- TASK
In the records below, copy out the lines from the one with "نبذة عن الإعلان" to the one with "Novembre 2022", including both ends. Omit the pictures.

BEGIN SUPPLIED MATERIAL

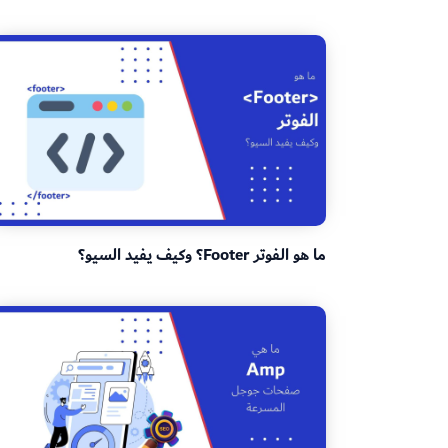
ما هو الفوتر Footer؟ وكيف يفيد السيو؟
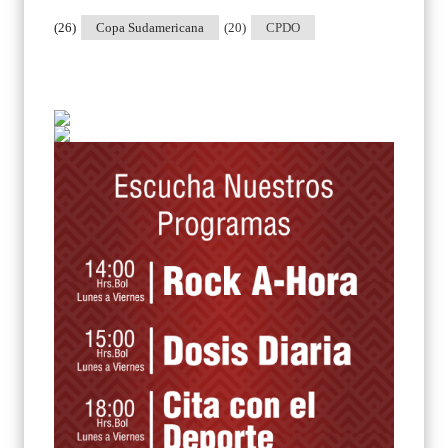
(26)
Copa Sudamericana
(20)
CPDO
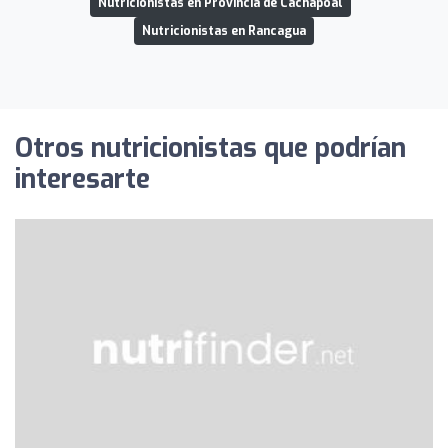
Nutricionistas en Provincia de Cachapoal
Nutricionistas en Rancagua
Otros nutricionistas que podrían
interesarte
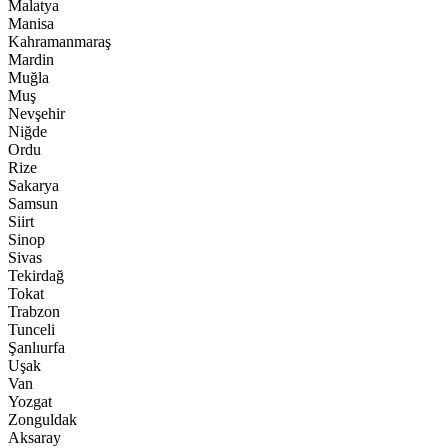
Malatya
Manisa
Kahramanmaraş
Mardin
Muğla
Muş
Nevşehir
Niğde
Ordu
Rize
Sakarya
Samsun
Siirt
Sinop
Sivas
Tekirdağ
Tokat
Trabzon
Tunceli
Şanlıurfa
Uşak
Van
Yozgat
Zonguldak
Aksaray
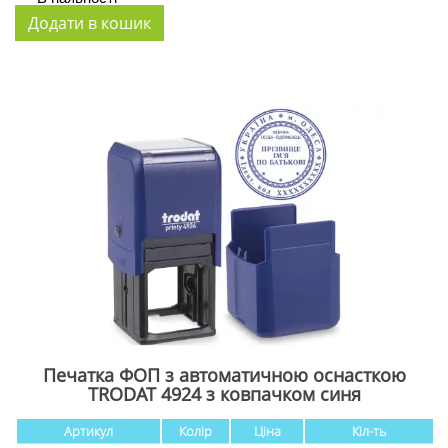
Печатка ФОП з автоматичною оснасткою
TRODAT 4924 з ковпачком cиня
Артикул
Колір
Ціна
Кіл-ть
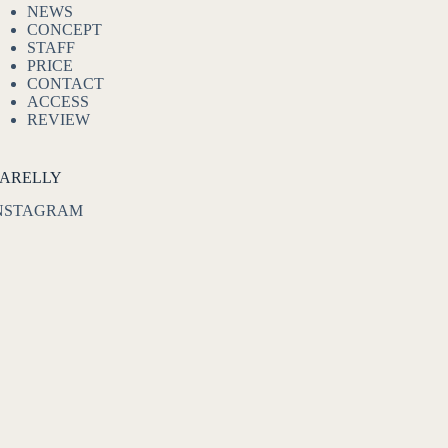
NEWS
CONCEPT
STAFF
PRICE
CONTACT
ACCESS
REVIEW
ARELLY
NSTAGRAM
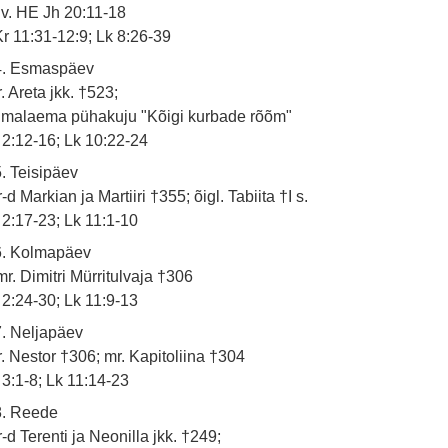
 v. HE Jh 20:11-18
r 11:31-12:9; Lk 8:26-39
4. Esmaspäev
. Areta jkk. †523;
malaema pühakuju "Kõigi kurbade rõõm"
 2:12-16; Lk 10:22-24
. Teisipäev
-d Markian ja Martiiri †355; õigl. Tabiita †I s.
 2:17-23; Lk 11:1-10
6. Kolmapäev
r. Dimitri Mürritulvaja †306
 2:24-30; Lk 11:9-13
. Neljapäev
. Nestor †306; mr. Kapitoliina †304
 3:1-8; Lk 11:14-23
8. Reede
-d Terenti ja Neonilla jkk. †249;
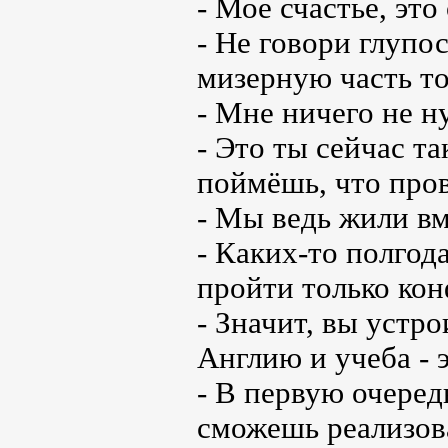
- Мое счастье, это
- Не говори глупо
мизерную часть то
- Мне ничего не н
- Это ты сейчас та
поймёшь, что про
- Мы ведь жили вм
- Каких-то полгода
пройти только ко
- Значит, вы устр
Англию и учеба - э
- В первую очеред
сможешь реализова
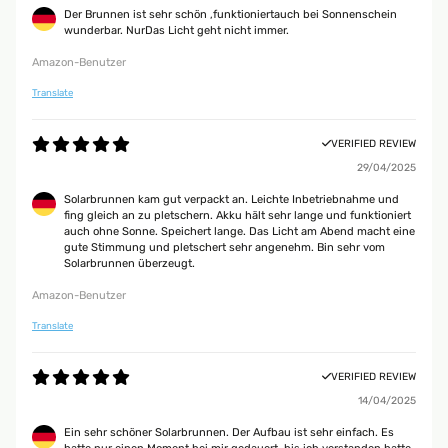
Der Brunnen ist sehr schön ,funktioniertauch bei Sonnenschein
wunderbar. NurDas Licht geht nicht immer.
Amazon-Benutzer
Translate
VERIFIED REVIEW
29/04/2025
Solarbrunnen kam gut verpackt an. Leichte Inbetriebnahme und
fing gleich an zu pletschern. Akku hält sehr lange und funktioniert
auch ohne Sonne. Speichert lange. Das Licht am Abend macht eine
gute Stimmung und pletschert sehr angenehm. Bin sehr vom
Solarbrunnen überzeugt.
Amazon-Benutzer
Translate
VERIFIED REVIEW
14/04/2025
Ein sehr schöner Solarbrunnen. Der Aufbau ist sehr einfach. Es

END SUPPLIED MATERIAL
BEGIN SUPPLIED MATERIAL

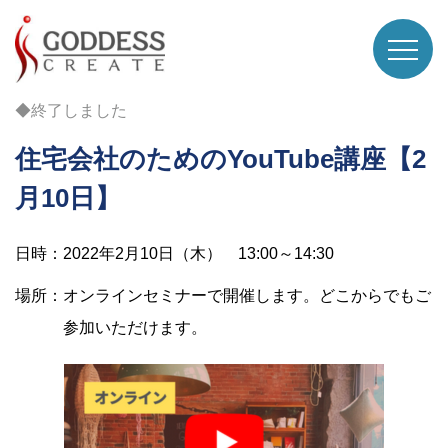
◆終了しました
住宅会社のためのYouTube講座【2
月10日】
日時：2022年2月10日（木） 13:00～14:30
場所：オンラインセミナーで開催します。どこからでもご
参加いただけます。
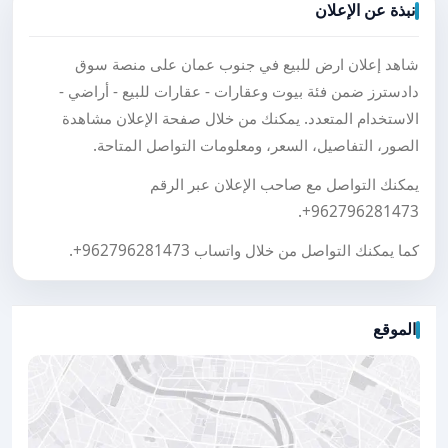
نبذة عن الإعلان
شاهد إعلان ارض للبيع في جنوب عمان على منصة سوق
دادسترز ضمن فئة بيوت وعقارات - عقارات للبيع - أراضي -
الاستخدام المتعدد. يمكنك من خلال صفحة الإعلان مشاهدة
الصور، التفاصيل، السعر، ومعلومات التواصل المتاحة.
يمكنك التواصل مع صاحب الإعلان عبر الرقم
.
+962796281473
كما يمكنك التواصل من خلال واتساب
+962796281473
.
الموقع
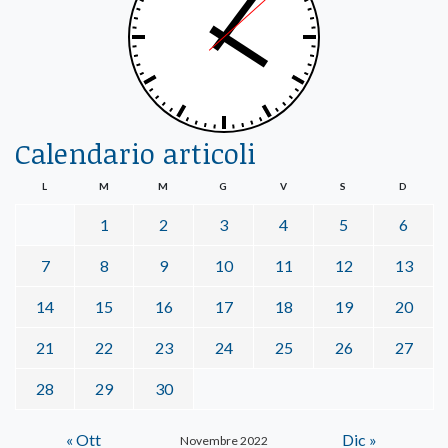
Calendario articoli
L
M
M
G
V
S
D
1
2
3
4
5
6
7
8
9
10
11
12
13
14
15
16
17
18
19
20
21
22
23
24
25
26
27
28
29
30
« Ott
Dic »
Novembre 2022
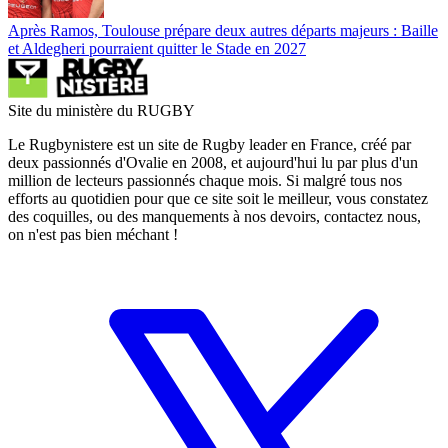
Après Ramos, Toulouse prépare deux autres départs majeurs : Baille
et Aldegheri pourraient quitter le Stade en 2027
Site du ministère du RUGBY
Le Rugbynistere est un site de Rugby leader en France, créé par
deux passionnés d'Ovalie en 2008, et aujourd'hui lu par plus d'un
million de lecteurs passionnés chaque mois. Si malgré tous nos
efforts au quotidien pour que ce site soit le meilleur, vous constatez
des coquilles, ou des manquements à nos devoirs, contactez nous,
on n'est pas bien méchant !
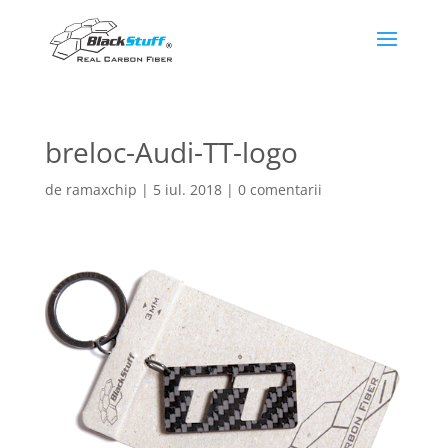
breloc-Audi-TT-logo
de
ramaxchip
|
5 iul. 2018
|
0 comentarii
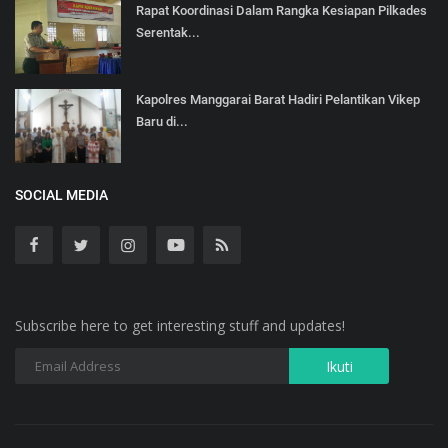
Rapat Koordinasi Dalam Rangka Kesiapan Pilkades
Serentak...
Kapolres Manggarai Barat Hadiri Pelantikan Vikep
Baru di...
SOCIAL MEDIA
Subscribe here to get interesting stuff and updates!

END SUPPLIED MATERIAL
BEGIN SUPPLIED MATERIAL

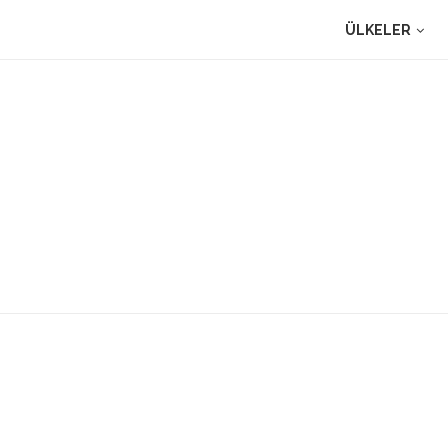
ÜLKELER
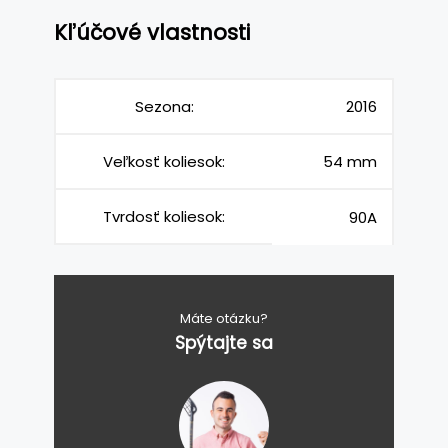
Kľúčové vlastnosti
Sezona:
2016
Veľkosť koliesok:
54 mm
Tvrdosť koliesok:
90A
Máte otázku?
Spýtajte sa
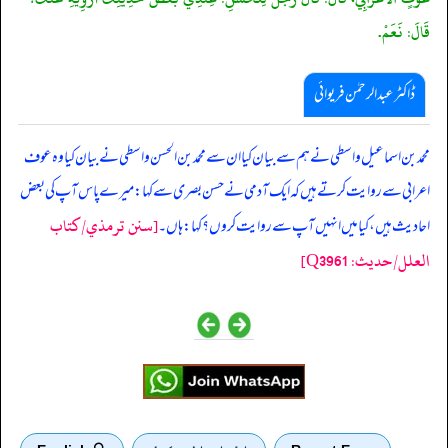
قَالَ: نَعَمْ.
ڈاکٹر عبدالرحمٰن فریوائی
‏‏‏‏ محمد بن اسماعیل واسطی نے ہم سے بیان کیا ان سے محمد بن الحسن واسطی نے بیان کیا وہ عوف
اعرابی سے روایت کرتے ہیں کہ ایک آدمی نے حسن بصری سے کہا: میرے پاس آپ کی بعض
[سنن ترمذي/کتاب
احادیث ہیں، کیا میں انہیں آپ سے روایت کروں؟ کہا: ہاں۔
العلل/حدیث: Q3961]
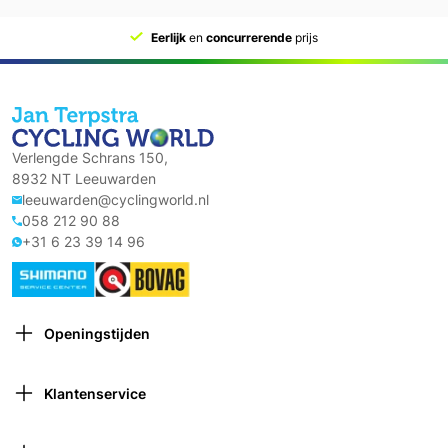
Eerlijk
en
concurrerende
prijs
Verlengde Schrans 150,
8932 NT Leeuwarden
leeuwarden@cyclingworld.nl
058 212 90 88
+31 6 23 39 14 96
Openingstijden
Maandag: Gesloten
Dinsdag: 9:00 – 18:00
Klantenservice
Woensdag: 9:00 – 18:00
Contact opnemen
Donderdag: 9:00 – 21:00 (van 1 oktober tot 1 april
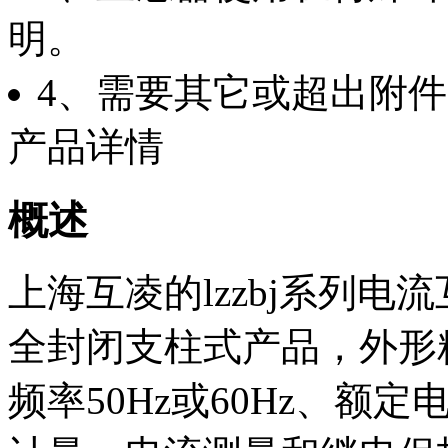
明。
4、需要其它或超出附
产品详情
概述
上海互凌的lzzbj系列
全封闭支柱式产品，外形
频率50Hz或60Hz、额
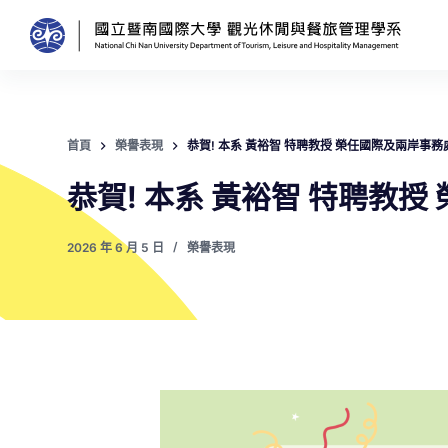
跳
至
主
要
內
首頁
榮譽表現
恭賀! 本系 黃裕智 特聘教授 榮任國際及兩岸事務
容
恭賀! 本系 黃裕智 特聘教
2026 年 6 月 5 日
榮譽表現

END SUPPLIED MATERIAL

- EXPECTED OUTPUT
نبذة عن الإعلان
شاهد إعلان ارض للبيع في جنوب عمان على منصة سوق
دادسترز ضمن فئة بيوت وعقارات - عقارات للبيع - أراضي -
الاستخدام المتعدد. يمكنك من خلال صفحة الإعلان مشاهدة
الصور، التفاصيل، السعر، ومعلومات التواصل المتاحة.
يمكنك التواصل مع صاحب الإعلان عبر الرقم
.
+962796281473
كما يمكنك التواصل من خلال واتساب
+962796281473
.
الموقع
Calendario articoli
L
M
M
G
V
S
D
1
2
3
4
5
6
7
8
9
10
11
12
13
14
15
16
17
18
19
20
21
22
23
24
25
26
27
28
29
30
« Ott
Dic »
Novembre 2022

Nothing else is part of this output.